## [Exercise aim]
All lines with the word "adım" in the material below are required.

--- Supplied records ---

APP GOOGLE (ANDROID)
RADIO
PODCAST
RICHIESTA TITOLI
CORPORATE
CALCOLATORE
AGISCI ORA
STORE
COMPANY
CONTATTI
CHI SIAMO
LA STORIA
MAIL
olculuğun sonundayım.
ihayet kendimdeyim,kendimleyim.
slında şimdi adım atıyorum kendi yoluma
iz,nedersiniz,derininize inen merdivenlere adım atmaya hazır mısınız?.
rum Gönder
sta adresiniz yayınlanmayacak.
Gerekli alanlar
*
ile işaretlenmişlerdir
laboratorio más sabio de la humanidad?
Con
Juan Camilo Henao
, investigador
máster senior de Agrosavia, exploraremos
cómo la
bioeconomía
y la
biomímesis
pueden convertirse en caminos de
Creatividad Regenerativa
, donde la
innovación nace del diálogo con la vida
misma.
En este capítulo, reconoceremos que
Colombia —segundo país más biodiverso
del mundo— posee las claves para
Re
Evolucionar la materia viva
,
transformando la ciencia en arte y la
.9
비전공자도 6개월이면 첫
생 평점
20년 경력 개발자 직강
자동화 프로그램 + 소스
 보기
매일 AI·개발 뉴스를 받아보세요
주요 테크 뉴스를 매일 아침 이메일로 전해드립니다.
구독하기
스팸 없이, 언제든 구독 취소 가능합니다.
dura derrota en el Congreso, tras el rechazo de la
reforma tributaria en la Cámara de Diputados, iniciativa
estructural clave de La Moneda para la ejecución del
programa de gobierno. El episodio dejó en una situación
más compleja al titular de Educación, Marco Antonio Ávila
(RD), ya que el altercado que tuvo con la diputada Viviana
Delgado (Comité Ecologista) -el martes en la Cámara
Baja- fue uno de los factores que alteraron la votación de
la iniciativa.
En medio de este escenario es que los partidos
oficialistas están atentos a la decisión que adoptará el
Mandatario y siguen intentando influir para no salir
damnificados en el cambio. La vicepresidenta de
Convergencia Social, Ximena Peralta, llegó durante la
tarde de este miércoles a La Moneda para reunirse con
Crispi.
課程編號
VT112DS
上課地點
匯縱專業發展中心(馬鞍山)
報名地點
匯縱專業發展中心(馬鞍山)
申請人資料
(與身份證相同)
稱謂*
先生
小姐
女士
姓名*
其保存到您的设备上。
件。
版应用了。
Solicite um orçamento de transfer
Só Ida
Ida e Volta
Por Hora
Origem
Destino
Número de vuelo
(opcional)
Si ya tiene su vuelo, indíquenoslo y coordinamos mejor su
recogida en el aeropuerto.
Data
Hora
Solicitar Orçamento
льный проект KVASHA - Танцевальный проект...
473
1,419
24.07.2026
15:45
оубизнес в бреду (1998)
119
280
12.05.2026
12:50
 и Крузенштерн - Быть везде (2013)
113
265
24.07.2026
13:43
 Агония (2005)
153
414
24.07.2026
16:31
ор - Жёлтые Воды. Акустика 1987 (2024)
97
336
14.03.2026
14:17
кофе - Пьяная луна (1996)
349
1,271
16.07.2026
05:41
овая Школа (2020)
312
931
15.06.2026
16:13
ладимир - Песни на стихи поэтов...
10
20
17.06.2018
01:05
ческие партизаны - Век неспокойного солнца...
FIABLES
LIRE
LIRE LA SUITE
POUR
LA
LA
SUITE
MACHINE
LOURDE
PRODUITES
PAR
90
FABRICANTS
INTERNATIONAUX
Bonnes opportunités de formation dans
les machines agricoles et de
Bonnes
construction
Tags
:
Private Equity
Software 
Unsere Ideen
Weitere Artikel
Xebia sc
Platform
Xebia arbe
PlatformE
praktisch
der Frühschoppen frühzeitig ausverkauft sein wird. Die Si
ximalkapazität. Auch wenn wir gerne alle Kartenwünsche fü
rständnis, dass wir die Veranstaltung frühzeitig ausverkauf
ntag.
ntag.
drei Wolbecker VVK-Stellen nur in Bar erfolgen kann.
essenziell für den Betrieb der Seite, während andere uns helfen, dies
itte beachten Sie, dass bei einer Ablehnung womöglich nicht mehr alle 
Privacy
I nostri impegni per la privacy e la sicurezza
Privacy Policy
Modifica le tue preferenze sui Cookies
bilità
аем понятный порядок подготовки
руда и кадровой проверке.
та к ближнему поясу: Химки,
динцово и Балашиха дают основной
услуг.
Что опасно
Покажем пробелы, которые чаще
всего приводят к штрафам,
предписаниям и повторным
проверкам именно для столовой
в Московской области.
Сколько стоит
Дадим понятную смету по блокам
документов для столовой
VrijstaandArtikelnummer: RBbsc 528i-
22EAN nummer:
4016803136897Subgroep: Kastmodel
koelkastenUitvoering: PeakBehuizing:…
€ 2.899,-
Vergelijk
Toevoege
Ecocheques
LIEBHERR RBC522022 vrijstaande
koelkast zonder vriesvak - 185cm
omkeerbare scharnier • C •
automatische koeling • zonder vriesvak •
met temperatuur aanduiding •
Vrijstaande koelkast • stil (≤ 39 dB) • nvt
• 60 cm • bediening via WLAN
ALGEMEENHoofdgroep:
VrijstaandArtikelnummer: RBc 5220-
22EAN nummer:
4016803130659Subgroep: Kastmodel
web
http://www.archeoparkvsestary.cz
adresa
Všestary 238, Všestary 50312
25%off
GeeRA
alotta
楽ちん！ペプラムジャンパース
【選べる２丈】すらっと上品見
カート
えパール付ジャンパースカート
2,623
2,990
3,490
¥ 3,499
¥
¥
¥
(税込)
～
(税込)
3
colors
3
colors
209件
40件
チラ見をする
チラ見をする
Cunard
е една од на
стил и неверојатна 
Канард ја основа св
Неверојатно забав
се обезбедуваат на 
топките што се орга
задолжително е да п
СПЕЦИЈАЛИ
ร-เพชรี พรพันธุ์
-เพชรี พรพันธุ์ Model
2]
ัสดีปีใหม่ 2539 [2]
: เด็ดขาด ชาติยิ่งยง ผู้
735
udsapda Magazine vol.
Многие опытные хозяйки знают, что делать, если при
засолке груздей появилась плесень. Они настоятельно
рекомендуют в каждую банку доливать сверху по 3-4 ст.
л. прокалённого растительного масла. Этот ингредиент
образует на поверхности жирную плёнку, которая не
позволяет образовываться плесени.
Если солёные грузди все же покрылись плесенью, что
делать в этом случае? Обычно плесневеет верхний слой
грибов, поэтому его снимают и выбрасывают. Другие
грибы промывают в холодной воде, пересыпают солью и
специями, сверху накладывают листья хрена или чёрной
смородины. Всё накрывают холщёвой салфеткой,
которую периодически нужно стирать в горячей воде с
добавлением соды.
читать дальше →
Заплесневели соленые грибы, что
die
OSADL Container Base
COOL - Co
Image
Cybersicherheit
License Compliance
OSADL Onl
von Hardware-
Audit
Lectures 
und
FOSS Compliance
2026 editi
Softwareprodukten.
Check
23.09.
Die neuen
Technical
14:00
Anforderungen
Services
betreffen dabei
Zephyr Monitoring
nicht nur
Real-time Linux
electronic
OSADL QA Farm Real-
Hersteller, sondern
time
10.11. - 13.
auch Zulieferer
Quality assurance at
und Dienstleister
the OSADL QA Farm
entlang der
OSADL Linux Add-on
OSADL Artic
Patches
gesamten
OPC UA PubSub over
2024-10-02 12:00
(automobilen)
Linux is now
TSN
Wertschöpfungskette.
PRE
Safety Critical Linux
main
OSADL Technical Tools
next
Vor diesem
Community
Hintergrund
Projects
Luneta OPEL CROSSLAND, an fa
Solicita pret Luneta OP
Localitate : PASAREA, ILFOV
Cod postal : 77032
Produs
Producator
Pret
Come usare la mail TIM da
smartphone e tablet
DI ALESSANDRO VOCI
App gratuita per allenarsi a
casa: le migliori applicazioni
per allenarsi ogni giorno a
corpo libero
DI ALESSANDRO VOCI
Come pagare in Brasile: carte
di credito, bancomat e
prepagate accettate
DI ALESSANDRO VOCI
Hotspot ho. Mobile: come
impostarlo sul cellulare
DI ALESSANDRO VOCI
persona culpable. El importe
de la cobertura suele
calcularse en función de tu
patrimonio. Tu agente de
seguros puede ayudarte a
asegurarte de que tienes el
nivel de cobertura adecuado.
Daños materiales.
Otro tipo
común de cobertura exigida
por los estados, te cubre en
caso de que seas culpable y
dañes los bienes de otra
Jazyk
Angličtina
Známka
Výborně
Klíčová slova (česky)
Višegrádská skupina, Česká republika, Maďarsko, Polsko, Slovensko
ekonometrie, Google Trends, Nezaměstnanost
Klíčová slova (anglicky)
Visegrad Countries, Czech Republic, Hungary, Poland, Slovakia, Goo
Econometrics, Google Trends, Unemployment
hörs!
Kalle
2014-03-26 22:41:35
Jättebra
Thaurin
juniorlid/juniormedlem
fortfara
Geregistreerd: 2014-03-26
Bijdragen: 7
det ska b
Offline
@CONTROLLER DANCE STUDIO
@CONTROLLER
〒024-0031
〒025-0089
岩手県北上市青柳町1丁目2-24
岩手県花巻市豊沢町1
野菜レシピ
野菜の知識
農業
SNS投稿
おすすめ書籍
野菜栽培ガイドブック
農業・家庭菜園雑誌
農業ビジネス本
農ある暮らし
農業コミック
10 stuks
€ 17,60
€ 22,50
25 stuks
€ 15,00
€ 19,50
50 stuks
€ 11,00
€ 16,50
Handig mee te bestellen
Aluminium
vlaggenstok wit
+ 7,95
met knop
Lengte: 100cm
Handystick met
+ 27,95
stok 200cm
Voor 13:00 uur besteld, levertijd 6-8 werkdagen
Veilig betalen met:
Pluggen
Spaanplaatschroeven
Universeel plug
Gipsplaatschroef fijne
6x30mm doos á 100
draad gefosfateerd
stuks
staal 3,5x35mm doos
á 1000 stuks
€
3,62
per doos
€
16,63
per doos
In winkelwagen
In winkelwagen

---

## [Solution to this task]
slında şimdi adım atıyorum kendi yoluma
iz,nedersiniz,derininize inen merdivenlere adım atmaya hazır mısınız?.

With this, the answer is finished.